Юрий Терапиано, один из даровитых парижских молодых поэтов, издал сборник стихов «Лучший звук». В сборник включено десятка два отдельных стихотворений и поэма «Невод».
Терапиано нельзя назвать ни учеником, ни последователем Гумилева, но его родство с Гумилевым несомненно. Скажу больше: ни один из ближайших продолжателей Гумилева так его не напоминает, как этот парижский стихотворец. Образ Гумилева всем известен. У Терапиано есть Гумилевская бодрость, мужественность, даже характерная Гумилевская простота – не литературная, а внутренняя, умственно-душевная.
Как и стихи Гумилева, стихотворения Терапиано живут не отдельными строчками, а только в целом. Отдельных строк не запомнишь, не повторишь. Ни звуковой прелести, ни остроты выражения у него нет, как не было их и у Гумилева. Но в стихотворении всегда сведены концы с концами, и всегда оно что-то выражает. Стихи Терапиано часто бывают слабы, но о них не скажешь «набор слов», как скажешь это о доброй половине современных стихотворений, иногда волшебно-талантливых.
Короче, у Терапиано есть дар композиции, самый редкий, кажется, из всех даров, которые нужны поэту, совершенно отсутствующий у некоторых гениальных стихотворцев.
Работы над дарованием у Терапиано незаметно. Бледноватые прозаические заметки, разбитые на короткие строчки, кажутся ему достойными напечатания.
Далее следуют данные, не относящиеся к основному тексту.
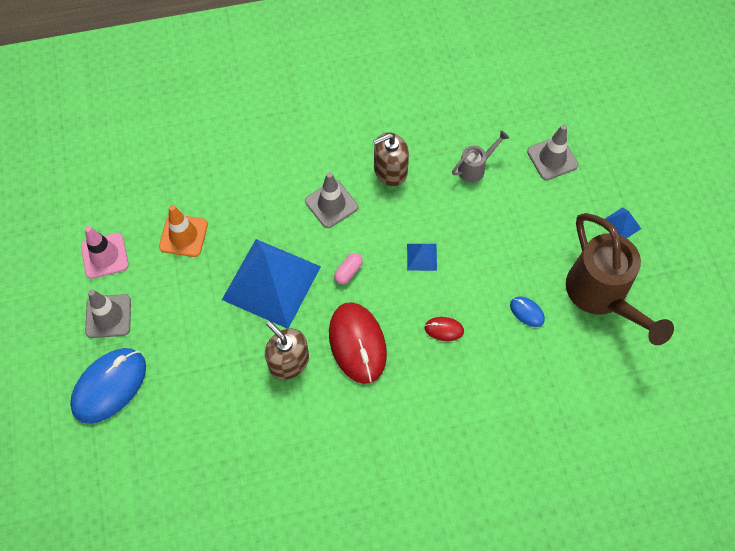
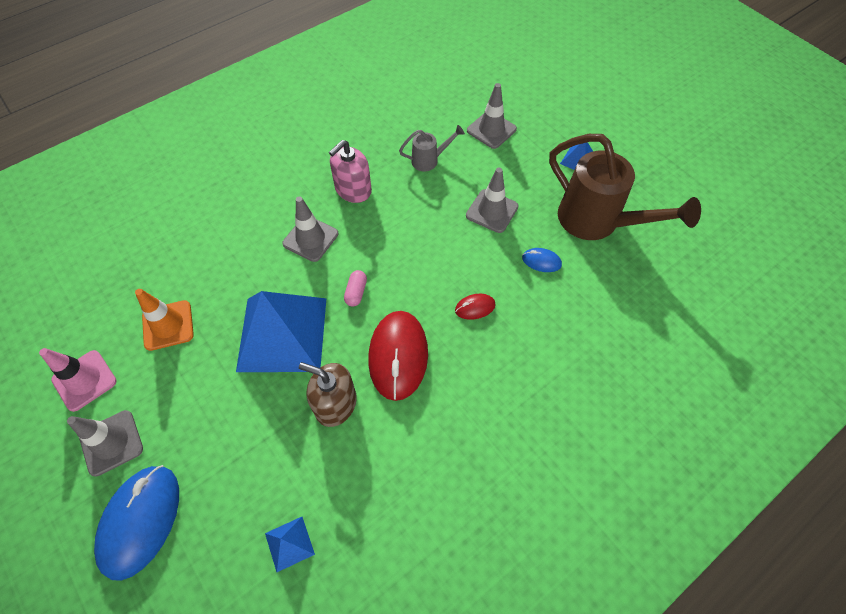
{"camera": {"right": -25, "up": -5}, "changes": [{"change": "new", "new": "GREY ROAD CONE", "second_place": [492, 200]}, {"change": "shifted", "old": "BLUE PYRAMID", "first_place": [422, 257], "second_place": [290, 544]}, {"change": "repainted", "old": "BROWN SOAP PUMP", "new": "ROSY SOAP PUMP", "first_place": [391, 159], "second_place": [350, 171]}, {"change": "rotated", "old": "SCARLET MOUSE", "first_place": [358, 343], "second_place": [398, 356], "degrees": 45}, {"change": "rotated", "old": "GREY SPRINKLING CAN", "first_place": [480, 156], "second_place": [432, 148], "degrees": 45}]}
В стихах, где виднее творческое усилие, он тоже довольствуется немногим. Он ищет скорее звука и бряцания, чем внутренней спаянности стиха. Он чувствует влечение к той мертвенно-холодной крепости, которую критика, может быть, и назовет «прекрасной, строгой формой», но о которой каждый поэт знает, что это ходячая разменная монета, безличная оболочка, в полном смысле слова пустое место:
Я плакал, внук Эльмонталеба,
Слезами гнева и тоски,
И строгий свет струился с неба
На камни, воду и пески…
Но даже и в таких, вялых до крайности, строфах Терапиано есть жизнь. Они не механичны, не разваливаются по частям.
Тема Терапиано – та, о которой мечтал Байрон в «Беппо»: сентиментальный ориентализм, К этому примешивается воинственность.
Поэма «Невод» показалась мне слабее отдельных стихотворений. Этот опыт переложения в стихи гностических откровений заранее был обречен на неудачу. «Не такие царства погибали». Не такие силы на подобных опытах срывались.